===== TEXTE PRÉSENTÉ =====

Après Hunger, la Faim, Mc Queen (numéro 2) ajoute un nouveau péché capital à ses commandements, la Honte, pour frapper un grand coup et imposer sa vision prophétique du cinéma, sans atteindre le prêchi-prêcha messianique et subrepticement racoleur de Malick dans The Tree Of Life. Est-il temps que le cinéma se mette à nu pour exacerber les courbes d'Eve et d'Adam ? Serait-ce enfin le signe d'un entrebâillement de la maturité du cinéma américain départi de l'emprise d'Hollywood ? Shortbus aura pu ouvrir la voie, d'autres auront su s'en servir bien plus adroitement. Une bonne appréciation du film, un grand coup pour l'expérience.

===== LIGNES =====

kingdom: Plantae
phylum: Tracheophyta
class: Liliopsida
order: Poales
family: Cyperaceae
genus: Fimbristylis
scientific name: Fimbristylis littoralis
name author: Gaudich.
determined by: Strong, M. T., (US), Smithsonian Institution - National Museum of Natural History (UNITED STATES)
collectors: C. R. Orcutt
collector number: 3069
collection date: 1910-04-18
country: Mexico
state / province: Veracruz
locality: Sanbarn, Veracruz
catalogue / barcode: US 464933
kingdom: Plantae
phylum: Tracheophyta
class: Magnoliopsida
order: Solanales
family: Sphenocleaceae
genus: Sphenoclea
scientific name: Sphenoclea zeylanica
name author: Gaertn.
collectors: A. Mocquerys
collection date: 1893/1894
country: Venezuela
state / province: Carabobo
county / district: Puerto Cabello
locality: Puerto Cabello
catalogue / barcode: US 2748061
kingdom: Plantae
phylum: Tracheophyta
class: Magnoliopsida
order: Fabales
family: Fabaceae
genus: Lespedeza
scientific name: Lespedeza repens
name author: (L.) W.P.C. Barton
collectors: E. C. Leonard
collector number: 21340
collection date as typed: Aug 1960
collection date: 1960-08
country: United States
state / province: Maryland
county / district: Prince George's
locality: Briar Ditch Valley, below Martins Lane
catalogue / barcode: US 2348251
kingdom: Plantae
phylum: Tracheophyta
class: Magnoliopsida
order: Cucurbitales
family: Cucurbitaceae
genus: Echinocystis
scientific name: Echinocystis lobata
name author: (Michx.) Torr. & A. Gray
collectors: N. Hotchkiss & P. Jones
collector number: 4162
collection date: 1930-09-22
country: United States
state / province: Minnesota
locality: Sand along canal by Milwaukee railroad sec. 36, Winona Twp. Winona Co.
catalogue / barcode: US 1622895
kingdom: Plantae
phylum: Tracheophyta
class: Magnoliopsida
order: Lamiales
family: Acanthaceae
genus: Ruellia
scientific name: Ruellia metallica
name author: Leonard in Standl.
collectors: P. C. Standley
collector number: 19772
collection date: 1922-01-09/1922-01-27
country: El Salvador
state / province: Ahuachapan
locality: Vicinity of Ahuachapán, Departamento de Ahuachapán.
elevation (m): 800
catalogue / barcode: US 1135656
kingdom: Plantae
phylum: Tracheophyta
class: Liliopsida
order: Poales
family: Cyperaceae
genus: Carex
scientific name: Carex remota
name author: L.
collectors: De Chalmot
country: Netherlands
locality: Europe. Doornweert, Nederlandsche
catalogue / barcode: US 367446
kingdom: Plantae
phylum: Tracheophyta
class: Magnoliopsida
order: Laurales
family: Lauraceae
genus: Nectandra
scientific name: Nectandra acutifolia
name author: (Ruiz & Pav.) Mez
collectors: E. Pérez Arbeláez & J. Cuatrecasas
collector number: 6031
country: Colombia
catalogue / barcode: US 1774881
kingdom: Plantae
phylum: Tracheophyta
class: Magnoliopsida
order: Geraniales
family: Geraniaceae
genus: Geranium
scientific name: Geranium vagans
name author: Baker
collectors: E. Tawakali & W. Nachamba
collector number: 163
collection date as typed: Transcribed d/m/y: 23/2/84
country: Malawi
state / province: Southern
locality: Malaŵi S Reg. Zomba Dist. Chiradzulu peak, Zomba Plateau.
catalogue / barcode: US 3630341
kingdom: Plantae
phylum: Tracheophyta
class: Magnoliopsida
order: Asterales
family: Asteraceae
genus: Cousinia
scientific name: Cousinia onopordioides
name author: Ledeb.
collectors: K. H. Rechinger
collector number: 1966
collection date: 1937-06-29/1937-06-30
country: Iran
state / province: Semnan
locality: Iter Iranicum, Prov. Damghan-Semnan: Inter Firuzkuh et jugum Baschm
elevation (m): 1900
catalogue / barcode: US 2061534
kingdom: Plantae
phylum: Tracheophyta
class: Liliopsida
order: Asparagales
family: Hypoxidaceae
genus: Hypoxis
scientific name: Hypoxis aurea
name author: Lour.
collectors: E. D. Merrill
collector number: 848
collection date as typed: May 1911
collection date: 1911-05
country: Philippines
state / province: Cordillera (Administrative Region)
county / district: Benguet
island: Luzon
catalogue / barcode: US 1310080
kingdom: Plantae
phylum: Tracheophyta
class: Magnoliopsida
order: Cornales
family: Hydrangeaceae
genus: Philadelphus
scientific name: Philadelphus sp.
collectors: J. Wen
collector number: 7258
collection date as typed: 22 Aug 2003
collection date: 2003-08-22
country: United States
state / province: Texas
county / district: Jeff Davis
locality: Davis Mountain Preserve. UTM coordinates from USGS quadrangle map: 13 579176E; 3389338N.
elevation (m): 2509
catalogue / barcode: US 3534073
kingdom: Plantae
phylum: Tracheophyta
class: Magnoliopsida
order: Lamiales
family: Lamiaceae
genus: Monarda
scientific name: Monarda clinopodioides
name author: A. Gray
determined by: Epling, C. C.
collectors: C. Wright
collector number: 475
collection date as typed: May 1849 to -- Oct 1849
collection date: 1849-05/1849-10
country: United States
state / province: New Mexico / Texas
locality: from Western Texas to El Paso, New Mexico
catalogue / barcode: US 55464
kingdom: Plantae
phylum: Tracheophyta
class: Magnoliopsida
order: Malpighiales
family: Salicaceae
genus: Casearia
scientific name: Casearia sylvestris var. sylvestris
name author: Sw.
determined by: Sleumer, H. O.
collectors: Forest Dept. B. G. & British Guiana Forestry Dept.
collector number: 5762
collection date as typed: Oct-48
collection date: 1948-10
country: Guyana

=====

_ÉNONCÉ A_
D'après la critique, dans quel but Mc Queen ajoute-t-il la Honte à ses commandements ? Répondez en une à trois phrases.
_ÉNONCÉ B_
Recopiez à l'identique le passage de la critique qui va de « Après Hunger, la » à « coup pour l'expérience. ».
Appuyez-vous uniquement sur le texte, sans tenir compte des entrées.

_SOLUTION RÉDIGÉE A_
Mc Queen ajoute la Honte, un nouveau péché capital, pour frapper un grand coup et imposer sa vision prophétique du cinéma.

_SOLUTION RÉDIGÉE B_
Après Hunger, la Faim, Mc Queen (numéro 2) ajoute un nouveau péché capital à ses commandements, la Honte, pour frapper un grand coup et imposer sa vision prophétique du cinéma, sans atteindre le prêchi-prêcha messianique et subrepticement racoleur de Malick dans The Tree Of Life. Est-il temps que le cinéma se mette à nu pour exacerber les courbes d'Eve et d'Adam ? Serait-ce enfin le signe d'un entrebâillement de la maturité du cinéma américain départi de l'emprise d'Hollywood ? Shortbus aura pu ouvrir la voie, d'autres auront su s'en servir bien plus adroitement. Une bonne appréciation du film, un grand coup pour l'expérience.